→ Brano di partenza

============

I DIRITTI HANNO COSTI CHE VENGONO PAGATI DA TUTTI I CITTADINI

In una società ogni diritto ha un costo per tutti i cittadini, per esempio il diritto alla salute che ha portato alla istituzione della mutua, prevede che lo stato paghi ai cittadini le visite, le cure e gli interventi considerati necessari alla loro salute, il diritto alla difesa processuale, prevede che anche chi non potrebbe permettersi un avvocato possa venire difeso da un avvocato nominato d'ufficio e pagato dallo stato e così via.., quindi tutte le spese che i diritti comportano vengono comunque suddivise e pagate da tutti i cittadini contribuenti sottoforma di imposte e tasse. Poi ci sono altri diritti, come quelli legati al mondo del lavoro, i diritti acquisiti nel corso di anni di dura lotta sindacale tra gli anni 60 ed 80, che regolamentano la cassa integrazione, l'orario di lavoro, le pause, i turni, la mensa aziendale ecc., i quali hanno fatto salire notevolmente il costo dell'apparato statale per i contribuenti ed il costo del lavoro per le aziende, riducendone contemporaneamente la produttività, a favore di un migliore qualità della vita dei lavoratori. Naturalmente le aziende, a fronte di maggiori costi di produzione, per non rimetterci, aumentano i prezzi di vendita dei loro prodotti.

IN ITALIA I DIRITTI DEI LAVORATORI SONO MAGGIORI CHE NEGLI ALTRI PAESI

Tutte queste acquisizioni di diritti secondari, perché si tratta di diritti che, seppur importanti, non sono realmente fondamentali alla vita dell'individuo, tant'è vero che non sono uguali in tutte le democrazie occidentali, sono avvenute nel corso di un periodo di espansione economica e sviluppo del nostro paese, durante il quale le aziende avevano notevoli margini di guadagno e per tale ragione, bastava che i sindacati puntassero i piedi affinché venisse concessa ai lavoratori qualunque richiesta. Un periodo nel quale ogni contrattazione tra aziende e sindacati sfociava quasi sempre in un una resa incondizionata da parte delle aziende, a cui comunque costava di più una eventuale riduzione dell'utile dovuta agli scioperi che quella derivante dalla soddisfazione delle richieste dei lavoratori. Questo accadeva perché fino agli anni ottanta le frontiere dei vari stati erano molto più ermetiche di adesso, ogni stato avendo la assoluta libertà di imporre tasse doganali su qualsiasi tipo di merce di importazione, poteva favorire la vendita dei prodotti delle aziende nazionali e di conseguenza la conservazione dei posti di lavoro, sul proprio territorio. In tale situazione la maggior parte delle aziende se non potevano produrre in Italia, difficilmente avrebbero potuto farlo in altri stati.

============

→ Elenco righe
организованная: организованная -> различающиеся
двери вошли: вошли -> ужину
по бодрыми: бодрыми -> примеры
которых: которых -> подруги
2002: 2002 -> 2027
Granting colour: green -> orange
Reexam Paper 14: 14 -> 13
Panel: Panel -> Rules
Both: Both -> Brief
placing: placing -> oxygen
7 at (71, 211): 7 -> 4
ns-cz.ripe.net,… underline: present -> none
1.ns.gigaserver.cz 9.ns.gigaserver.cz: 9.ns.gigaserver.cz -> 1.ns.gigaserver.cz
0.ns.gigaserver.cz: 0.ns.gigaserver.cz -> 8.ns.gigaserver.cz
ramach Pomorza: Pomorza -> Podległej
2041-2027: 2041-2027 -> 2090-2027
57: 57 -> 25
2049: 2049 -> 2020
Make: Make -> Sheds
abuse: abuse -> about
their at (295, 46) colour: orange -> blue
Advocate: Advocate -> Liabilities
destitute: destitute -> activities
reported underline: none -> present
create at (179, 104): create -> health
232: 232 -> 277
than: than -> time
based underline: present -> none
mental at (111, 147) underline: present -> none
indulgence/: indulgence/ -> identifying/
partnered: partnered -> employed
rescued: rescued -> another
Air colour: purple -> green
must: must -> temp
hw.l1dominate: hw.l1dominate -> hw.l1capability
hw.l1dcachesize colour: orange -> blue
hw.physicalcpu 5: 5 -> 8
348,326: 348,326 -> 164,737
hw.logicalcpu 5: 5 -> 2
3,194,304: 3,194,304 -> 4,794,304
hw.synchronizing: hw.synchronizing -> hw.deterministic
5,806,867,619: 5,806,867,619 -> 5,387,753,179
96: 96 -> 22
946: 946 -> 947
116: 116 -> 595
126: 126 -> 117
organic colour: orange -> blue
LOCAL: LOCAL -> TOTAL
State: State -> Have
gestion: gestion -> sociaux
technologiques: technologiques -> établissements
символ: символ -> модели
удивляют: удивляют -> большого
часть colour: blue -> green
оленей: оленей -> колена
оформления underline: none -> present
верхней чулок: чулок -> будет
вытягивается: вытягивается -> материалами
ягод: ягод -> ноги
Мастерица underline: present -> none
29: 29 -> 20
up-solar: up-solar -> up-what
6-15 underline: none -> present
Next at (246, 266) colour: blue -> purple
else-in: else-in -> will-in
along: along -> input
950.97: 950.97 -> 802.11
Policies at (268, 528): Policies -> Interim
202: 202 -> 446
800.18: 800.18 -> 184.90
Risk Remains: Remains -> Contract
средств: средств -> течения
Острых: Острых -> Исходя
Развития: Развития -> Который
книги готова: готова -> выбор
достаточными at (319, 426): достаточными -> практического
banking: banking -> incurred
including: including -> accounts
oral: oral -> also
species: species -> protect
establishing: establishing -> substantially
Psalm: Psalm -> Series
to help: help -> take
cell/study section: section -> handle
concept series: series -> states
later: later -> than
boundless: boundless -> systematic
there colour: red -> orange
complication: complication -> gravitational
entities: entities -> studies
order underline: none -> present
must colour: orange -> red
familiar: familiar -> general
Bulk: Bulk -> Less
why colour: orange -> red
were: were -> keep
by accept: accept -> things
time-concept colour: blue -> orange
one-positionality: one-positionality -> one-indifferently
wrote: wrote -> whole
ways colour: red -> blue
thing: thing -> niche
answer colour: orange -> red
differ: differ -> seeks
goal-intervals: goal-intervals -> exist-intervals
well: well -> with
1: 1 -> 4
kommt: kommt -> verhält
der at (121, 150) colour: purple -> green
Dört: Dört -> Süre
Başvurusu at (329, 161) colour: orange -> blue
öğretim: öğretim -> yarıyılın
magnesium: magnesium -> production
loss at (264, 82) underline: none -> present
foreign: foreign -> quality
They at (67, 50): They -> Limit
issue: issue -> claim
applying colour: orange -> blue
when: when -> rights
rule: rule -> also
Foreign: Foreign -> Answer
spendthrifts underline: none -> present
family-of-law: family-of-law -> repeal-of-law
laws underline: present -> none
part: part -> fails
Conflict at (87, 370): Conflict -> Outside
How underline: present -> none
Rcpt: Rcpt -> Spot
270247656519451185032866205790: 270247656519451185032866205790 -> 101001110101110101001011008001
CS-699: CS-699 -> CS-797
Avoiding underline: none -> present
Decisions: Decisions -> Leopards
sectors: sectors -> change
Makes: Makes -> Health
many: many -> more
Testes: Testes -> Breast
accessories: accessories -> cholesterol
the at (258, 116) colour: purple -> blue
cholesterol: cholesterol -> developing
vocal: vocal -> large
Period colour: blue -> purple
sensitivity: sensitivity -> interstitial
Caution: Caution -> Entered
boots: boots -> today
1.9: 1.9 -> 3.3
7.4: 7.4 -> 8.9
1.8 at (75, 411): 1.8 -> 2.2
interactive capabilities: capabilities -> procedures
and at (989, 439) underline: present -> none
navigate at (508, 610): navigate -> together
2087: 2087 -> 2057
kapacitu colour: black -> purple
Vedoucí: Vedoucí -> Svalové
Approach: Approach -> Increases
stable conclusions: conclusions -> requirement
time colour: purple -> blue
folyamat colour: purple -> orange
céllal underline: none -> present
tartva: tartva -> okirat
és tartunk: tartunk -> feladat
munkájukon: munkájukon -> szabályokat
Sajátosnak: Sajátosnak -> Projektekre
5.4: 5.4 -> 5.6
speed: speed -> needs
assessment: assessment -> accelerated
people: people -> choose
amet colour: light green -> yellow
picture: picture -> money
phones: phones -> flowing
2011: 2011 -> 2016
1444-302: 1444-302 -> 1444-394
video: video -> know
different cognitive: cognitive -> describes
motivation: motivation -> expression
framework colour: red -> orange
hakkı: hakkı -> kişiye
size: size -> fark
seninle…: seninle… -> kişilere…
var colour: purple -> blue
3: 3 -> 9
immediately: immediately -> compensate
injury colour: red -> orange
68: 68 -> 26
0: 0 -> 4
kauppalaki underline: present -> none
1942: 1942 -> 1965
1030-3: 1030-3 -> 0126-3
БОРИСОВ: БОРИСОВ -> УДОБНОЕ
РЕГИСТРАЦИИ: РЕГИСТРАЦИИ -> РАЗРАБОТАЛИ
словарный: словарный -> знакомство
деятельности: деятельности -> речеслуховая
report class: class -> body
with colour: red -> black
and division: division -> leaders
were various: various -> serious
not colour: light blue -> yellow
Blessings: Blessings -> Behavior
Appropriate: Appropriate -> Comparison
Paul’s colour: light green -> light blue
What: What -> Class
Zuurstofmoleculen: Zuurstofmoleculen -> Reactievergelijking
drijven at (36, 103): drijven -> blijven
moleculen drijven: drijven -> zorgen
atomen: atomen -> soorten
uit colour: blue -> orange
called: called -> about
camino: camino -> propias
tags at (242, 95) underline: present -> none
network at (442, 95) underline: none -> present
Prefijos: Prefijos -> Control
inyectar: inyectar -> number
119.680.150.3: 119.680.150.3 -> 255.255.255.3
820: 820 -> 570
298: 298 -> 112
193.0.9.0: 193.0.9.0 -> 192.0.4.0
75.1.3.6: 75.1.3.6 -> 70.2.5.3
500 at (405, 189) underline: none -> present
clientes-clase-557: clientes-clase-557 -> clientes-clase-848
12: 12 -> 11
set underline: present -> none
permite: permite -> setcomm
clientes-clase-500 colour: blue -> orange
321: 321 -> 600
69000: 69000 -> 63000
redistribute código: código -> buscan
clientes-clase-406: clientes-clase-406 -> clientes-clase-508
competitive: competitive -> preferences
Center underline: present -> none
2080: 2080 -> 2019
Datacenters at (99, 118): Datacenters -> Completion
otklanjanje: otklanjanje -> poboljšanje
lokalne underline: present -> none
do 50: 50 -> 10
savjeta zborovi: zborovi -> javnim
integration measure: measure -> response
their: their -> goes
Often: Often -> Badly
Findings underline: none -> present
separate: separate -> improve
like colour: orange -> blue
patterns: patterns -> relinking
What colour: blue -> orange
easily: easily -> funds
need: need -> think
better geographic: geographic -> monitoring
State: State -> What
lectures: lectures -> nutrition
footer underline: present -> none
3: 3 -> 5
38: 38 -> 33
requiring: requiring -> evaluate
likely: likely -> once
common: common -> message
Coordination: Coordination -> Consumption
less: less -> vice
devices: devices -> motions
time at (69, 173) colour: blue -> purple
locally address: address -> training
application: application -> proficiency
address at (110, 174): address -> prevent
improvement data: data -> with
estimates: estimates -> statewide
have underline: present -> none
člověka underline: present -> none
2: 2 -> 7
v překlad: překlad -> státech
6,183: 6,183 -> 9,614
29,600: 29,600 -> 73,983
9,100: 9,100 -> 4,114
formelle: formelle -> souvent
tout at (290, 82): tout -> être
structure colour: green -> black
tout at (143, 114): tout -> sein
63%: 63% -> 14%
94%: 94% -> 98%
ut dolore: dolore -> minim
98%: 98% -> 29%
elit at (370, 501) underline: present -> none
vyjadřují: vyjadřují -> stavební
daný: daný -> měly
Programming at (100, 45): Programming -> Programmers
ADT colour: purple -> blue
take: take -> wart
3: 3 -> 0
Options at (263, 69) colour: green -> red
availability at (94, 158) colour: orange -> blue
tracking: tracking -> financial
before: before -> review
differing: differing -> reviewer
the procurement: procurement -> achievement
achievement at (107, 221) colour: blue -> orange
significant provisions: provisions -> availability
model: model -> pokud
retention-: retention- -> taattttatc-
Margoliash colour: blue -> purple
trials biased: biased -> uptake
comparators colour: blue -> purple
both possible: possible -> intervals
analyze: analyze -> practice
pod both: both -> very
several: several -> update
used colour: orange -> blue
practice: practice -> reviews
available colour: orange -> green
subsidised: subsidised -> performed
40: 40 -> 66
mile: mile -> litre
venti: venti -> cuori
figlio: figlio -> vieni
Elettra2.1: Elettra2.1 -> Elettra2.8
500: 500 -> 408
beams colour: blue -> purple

============

→ Compiti proposti
• 1. Puoi restituire come lista JSON di stringhe, una per riga e senza le righe vuote, le righe dell'elenco comprese tra l'inizio dell'elenco e la riga che contiene "abuse: abuse -> about", estremi inclusi?
• 2. Come proseguiresti il brano sui costi dei diritti dei cittadini? Scrivine il seguito partendo subito dopo la sua ultima frase.

→ Soluzioni per compito
• 1.
[
  "организованная: организованная -> различающиеся",
  "двери вошли: вошли -> ужину",
  "по бодрыми: бодрыми -> примеры",
  "которых: которых -> подруги",
  "2002: 2002 -> 2027",
  "Granting colour: green -> orange",
  "Reexam Paper 14: 14 -> 13",
  "Panel: Panel -> Rules",
  "Both: Both -> Brief",
  "placing: placing -> oxygen",
  "7 at (71, 211): 7 -> 4",
  "ns-cz.ripe.net,… underline: present -> none",
  "1.ns.gigaserver.cz 9.ns.gigaserver.cz: 9.ns.gigaserver.cz -> 1.ns.gigaserver.cz",
  "0.ns.gigaserver.cz: 0.ns.gigaserver.cz -> 8.ns.gigaserver.cz",
  "ramach Pomorza: Pomorza -> Podległej",
  "2041-2027: 2041-2027 -> 2090-2027",
  "57: 57 -> 25",
  "2049: 2049 -> 2020",
  "Make: Make -> Sheds",
  "abuse: abuse -> about"
]

• 2.
NESSUN DIRITTO ACQUISITO E' INALIENABILE

La menzionata situazione ed il fatto che quasi tutte le cause legali tra dipendenti e datori di lavoro si siano risolte a favore dei lavoratori nel 99,9% dei casi, ha indotto i sindacalisti ed i lavoratori dipendenti italiani a pensare che tutti i diritti siano fondamentali ed irrinunciabili e, un po' come succede coi bambini viziati di famiglie benestanti i cui genitori concedono sempre tutto incondizionatamente, anche loro sembrano non rendersi conto che i tempi cambiano e di conseguenza anche i diritti (che sono strettamente legati alle condizioni economiche della nazione) quando la situazione è favorevole si possono acquisire e quando invece è sfavorevole si possono perdere.

PERCHE' I DIRITTI ACQUISITI NON POSSONO RESTARE INVARIATI

L'Italia è ormai parte dell'Europa Unita:
1)
Gli accordi che vincolano tutte le nazioni della U.E., impediscono o limitano moltissimo la possibilità di ogni stato di fare leggi economiche per privilegiare le proprie aziende rispetto a quelle degli altri stati membri o a sfavore delle economie di questi ultimi.

2) A causa dell'abolizione delle frontiere in ambito U.E. non è più possibile impedire l'ingresso o imporre tasse doganali sui prodotti a norma provenienti dagli altri stati membri.

3) Per i motivi indicati nei punti 1 e 2 le aziende italiane non possono più vendere i prodotti, nemmeno nel mercato nazionale, senza dover abbassare drasticamente i prezzi e di conseguanza tutti i costi di produzione, costi di lavoro (manodopera) compresi.

4) E' stato permesso a stati poveri aventi sviluppo economico e tenore di vita inferiori al nostro, come la Polonia, la Romania, ecc.., di entrare a fare parte della U.E., con la conseguente nascita di zone di produzione industriale alternative all'Italia, appetibili e convenienti a causa dei bassissimi costi di produzione legati alla manodopera locale.

5) Le aziende italiane possono facilmente iniziare o trasferire la loro attività produttiva negli altri stati membri, senza che lo stato italiano possa impedirlo per la ragione indicata al punto 1.

La globalizzazione non influenza solo i rapporti commerciali, ma anche il mercato del lavoro:
1)
Dagli ultimi paesi annessi alla U.E. arrivano immigrati che sono cittadini abituati a condizioni di vita meno favorevoli delle nostre, che sono disposti ad accettare, pur nell'ambito di contratti regolari di assunzione, paghe più basse e/o turni di lavoro più gravosi, di quelli che vorrebbero i lavoratori italiani.

2) Da tutto il mondo arrivano immigrati irregolari, che favoriscono la nascita di mercati illegali paralleli, i cui effetti contribuiscono a danneggiare l'economia legale e di conseguenza ridurre i posti di lavoro regolari. Oppure che vengono regolarizzati con sanatorie che li mettono in condizione di drenare altri posti di lavoro.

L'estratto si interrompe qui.